Géza Szekeres

Principle UX/UI Designer, Isobar Hungary

The dentsu Creative Academy is a platform offering learning modules and creative inspiration for all dentsu creative employees. Interviews are featured to promote new modules as they are launched on the platform, to get know our people, and to connect our colleagues around the world.

This month’s interview features Principle UX/UI Designer, Géza Szekeres. Géza has curated the UX module and responded to the below interview on the topic.

1. First up, what are the biggest challenges you face as a UX designer? 

It’s quite tricky to find the sweet spot in a project's life cycle where UX designers have a chance to shine. We’re always trying to push things forward, but sometimes it’s difficult to break out of comfort zones. Another challenging situation is before work begins, there may already be a solution in mind that may not entirely solve the problem at hand. So quite often being a UX designer is like juggling on a tightrope. But hey, no risk no fun!

2. What does the term ‘design thinking’ mean to you? 

People like to label abstract ideas. “Design thinking” is one of those ideas – a buzzword but in a good sense. It has helped us creators and thinkers to spread the message of how to change stiff ideas. In my interpretation, design thinking is a certainty. Safeguard for creating the right solutions for real and existing problems. By applying design thinking with a human-centred mindset, solutions can be meaningful and beneficial to the masses. It’s a fundamental approach to solve many types of problems where creativity is utilised to find an optimal solution for both the user and business. It requires understanding all needs, interests, pain points and goals on both sides. Perhaps most importantly, it has to be iterative with constant validation of our ideas. Great products have always used and will always use this approach, only the label or buzzword changes.

3. What are your favourite apps for UX? Why?

I’m a big fan of Figma. Our team has been using it as their primary tool for the last three to four years. It is extremely efficient in any phase of a project, be it high-level mock-ups, complex and detailed UIs - you name it. It’s a killer tool due to its real-time collaboration, cloud-based accessibility aspects and its magnitude of features enabling designers to work quickly.

Another great app that I use often is Codepen. It’s a web-based front-end coding framework (HTML+CSS+JS), where you can model prototypes without setting up any environment and you don’t need to mess around with publication processes. The source editor is browser-based, so you can edit your code from anywhere and asset management is included. I highly recommend it if you like to code.

4. What’s the difference between UX design & UI design?

There are plenty of debates in the digital design industry about where one stage ends, and another begins. Back in the day, these phases and roles were strictly separated to support a waterfall-esque workflow. The old-school approach says that UX design is more about understanding business goals, technology and users through research, journeys, wireframes, while UI design is more about polishing and making a rough concept come to life. I think these borders have since blurred.

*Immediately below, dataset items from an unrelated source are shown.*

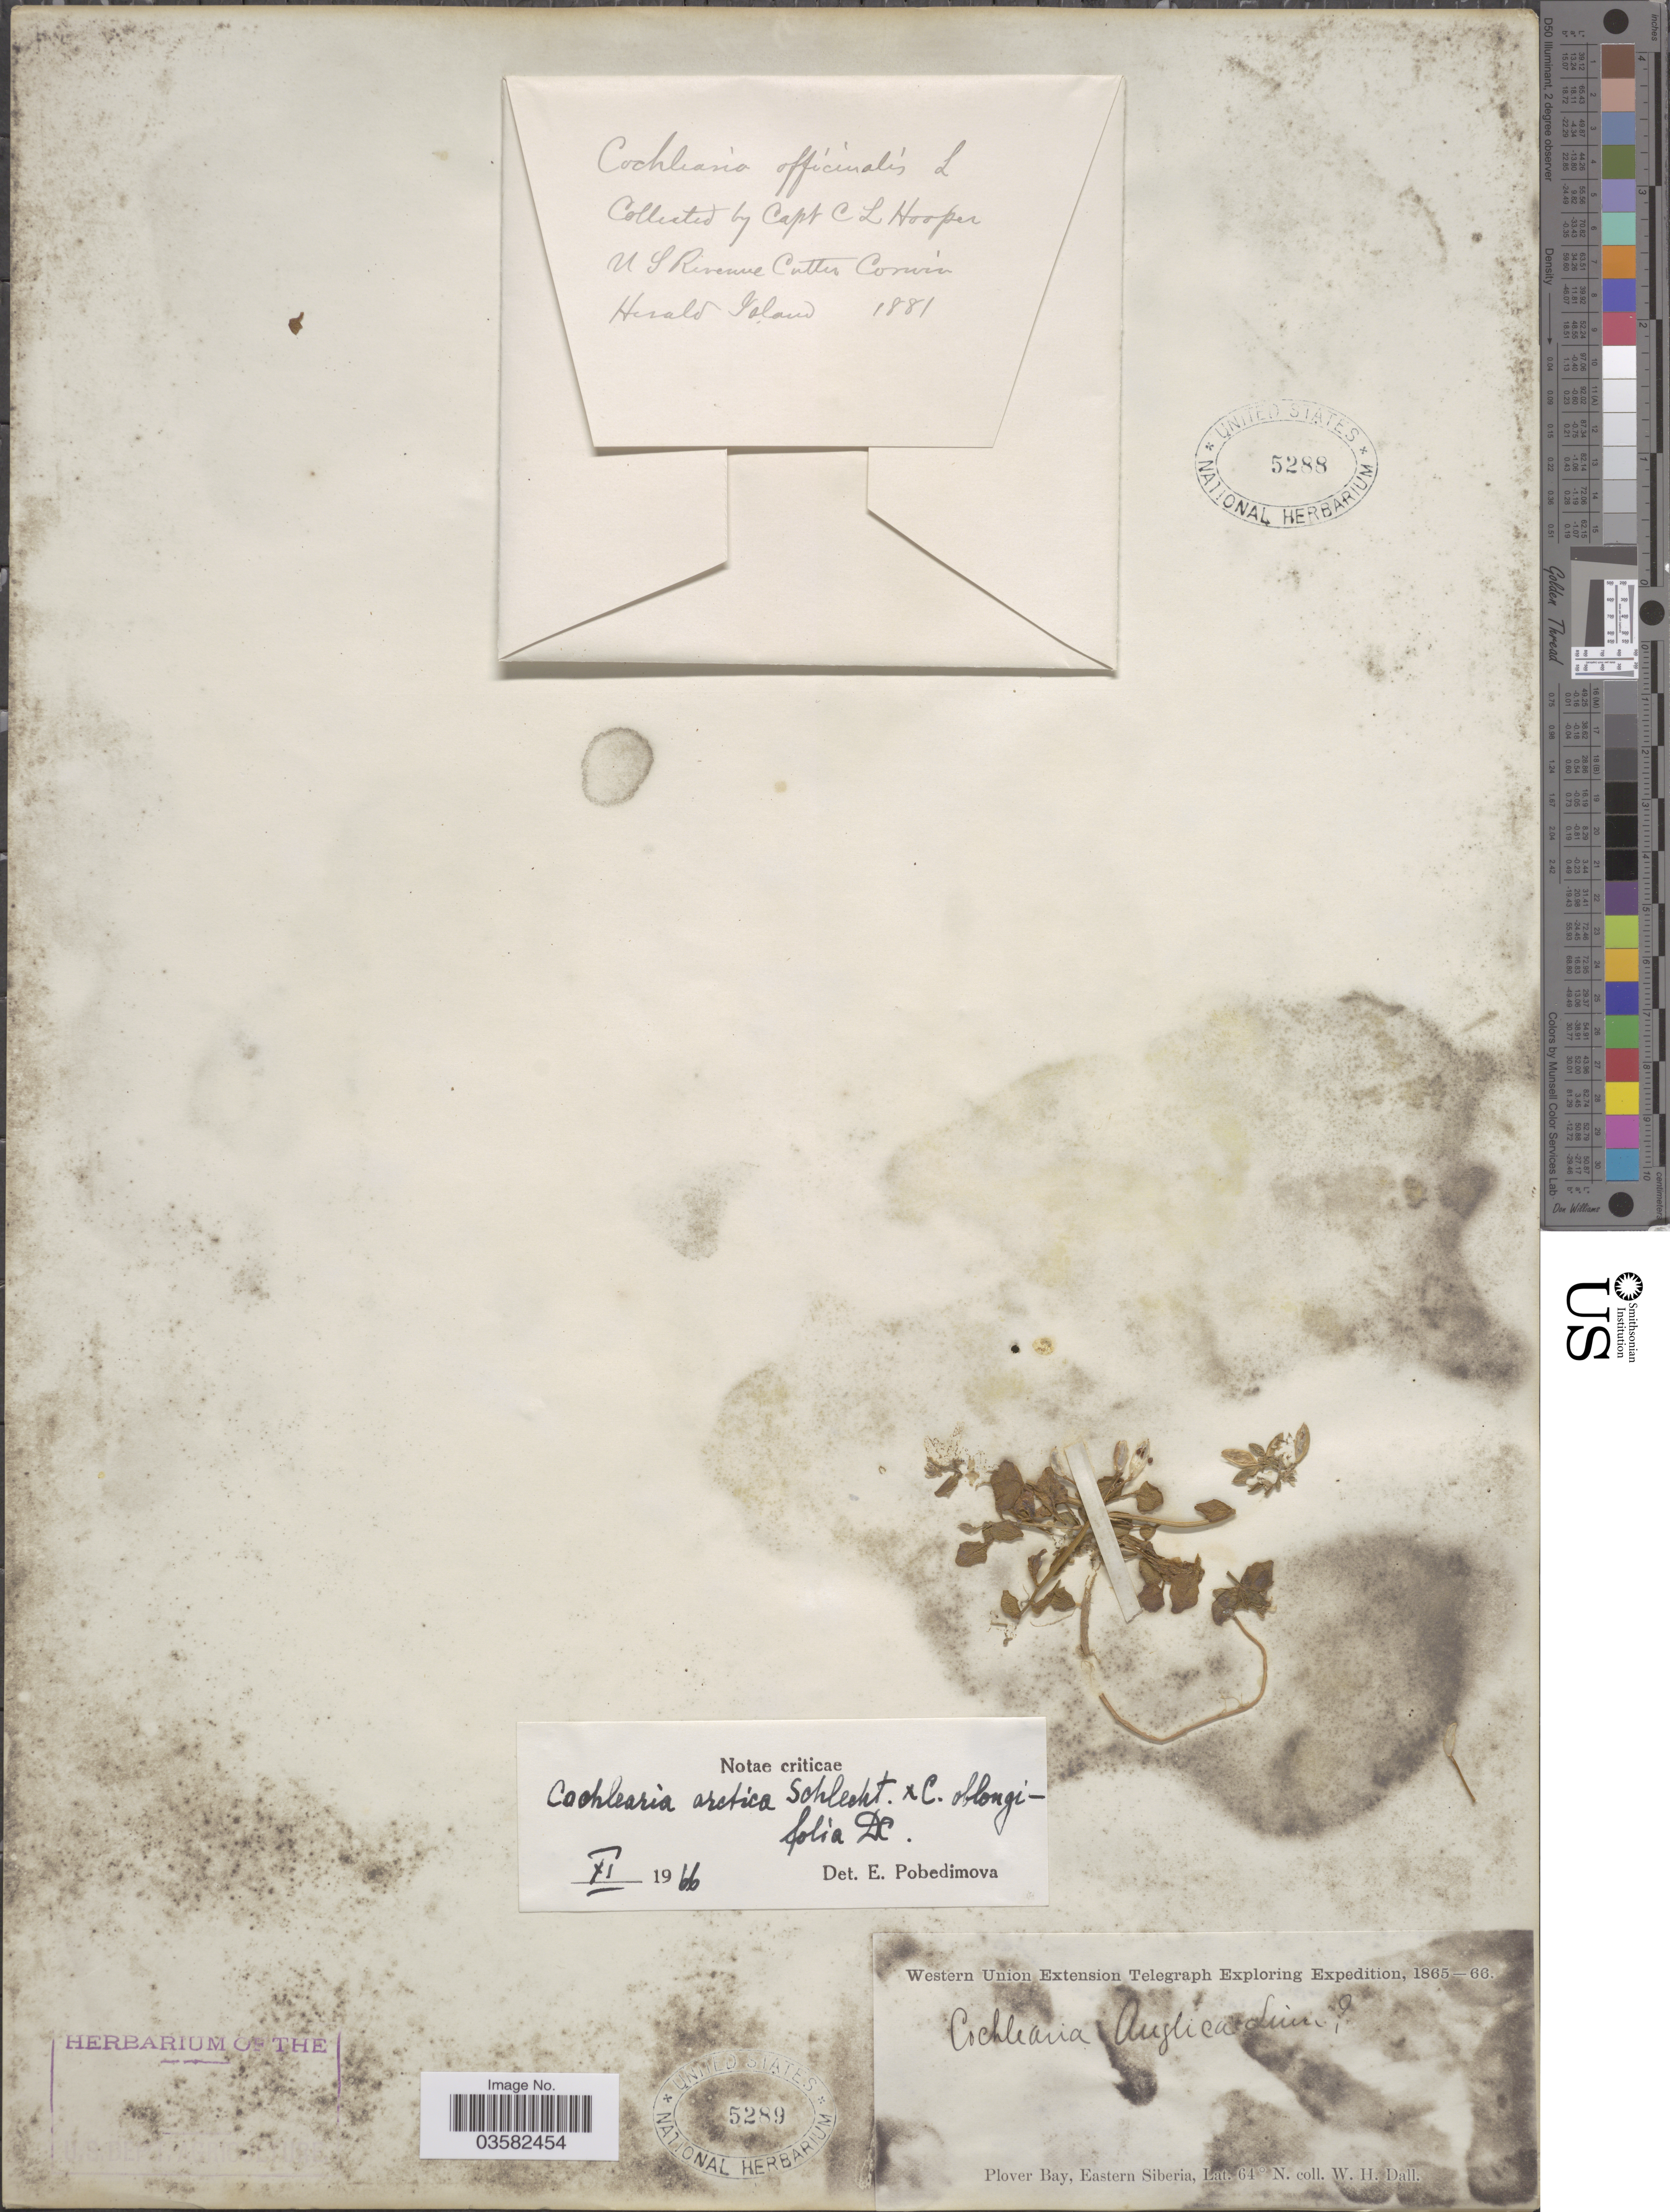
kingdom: Plantae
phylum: Tracheophyta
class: Magnoliopsida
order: Brassicales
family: Brassicaceae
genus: Cochlearia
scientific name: Cochlearia arctica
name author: Schltdl. ex DC.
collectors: W. Dall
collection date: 1865/1866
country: Russian Federation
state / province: Chukotka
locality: Plover Bay, Eastern Siberia.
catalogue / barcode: US 5289-2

By the onset of the agile product design era, diverse teams grew up together, exchanging skills and optimizing workflow in a lean and flexible way. UX designers have developed skills in animation and interface aesthetics, while UI designers have adopted a deeper understanding of business and user goals. In parallel, both fields have moved closer to research and service design. Today, I think there are more similarities than differences between UX & UI design. Both require skills of visual storytelling, the ability to emphasise and an analytical mindset.

5. What is your favourite project you’ve worked on at Isobar? What made it so memorable?

Most of my favourite projects to date involve Telekom, my main client. I recall one project where they were in need of a solution to display their wide service portfolio (5 Mobile plans, 3 Internet, 3 TV and 2 Landline). Our solution was a gamified drag-n-drop style portfolio manager platform where users could calculate their mix easily. It was at the dawn of touch-screen devices, so it had a great impact on user experience, as well as a beneficial effect on their product and sales strategy.

Another favourite project happened a couple of years later when we did some exciting work on Telekom's on-demand Set-top-box solution (this was long before smart TVs and Netflix became popular). At present I’m collaborating very closely with Telekom’s internal agile team, so there are more exciting projects to come.

6. What advice would you give to someone looking to start a career in UX?

Just like in any other profession, you’ll only get experience by doing it. So, try to work closely with senior stakeholders and leaders with whom you have chemistry; Push your limits, ask for feedback but stay humble and curious; Learn something new every day and try to implement it at the first opportunity.

We need RAD people – who READ first to save others’ time, ASK to be certain of how things work and DO instead of having it done for them. Don’t try to solve everything right away, give yourself time first to understand people and the problems they face.